• [DATA RECORDS]

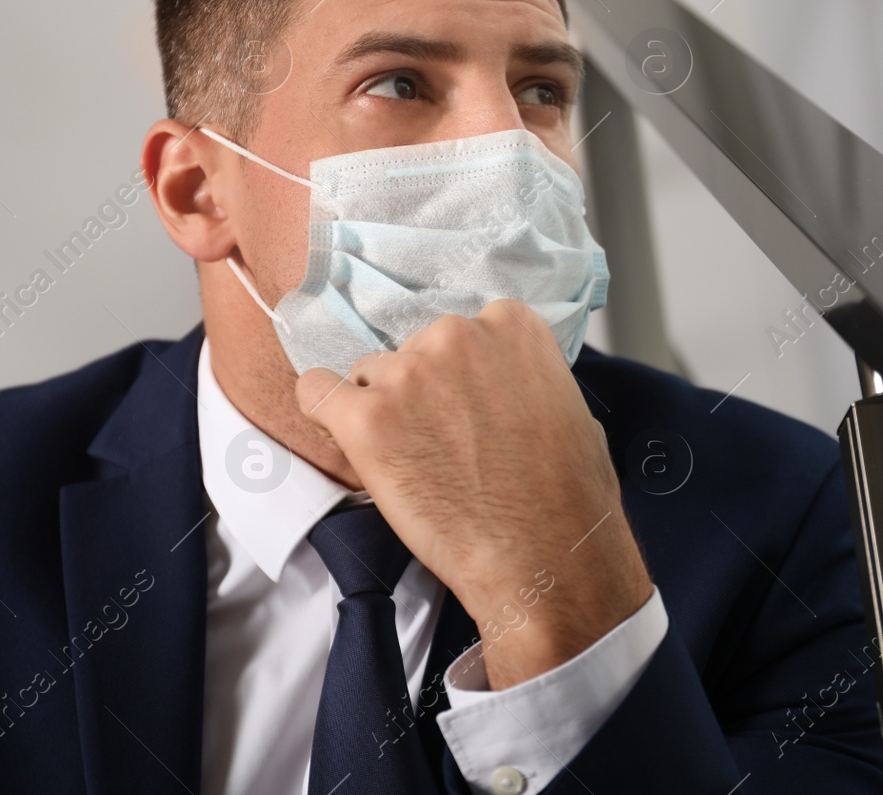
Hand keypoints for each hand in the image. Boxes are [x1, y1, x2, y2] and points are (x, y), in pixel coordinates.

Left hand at [296, 299, 652, 688]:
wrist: (545, 557)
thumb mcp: (567, 406)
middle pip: (410, 350)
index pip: (457, 332)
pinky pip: (315, 392)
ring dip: (381, 412)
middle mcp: (455, 333)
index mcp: (509, 324)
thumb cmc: (567, 498)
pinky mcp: (366, 418)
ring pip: (368, 376)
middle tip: (440, 446)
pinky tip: (343, 438)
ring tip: (412, 464)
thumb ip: (521, 376)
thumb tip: (498, 385)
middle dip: (418, 393)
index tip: (462, 409)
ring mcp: (408, 373)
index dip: (455, 376)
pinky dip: (323, 413)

• [REQUIRED WORK] Set down exactly, and only, the lines from the one with "middle tip: (440, 446)" to the final line of the data.

• [RESPONSE TO THIS EXERCISE]
middle tip: (440, 446)
pinky tip: (343, 438)
ring tip: (412, 464)
thumb ip: (521, 376)
thumb tip: (498, 385)
middle dip: (418, 393)
index tip: (462, 409)
ring mcp: (408, 373)
index dip: (455, 376)
pinky dip: (323, 413)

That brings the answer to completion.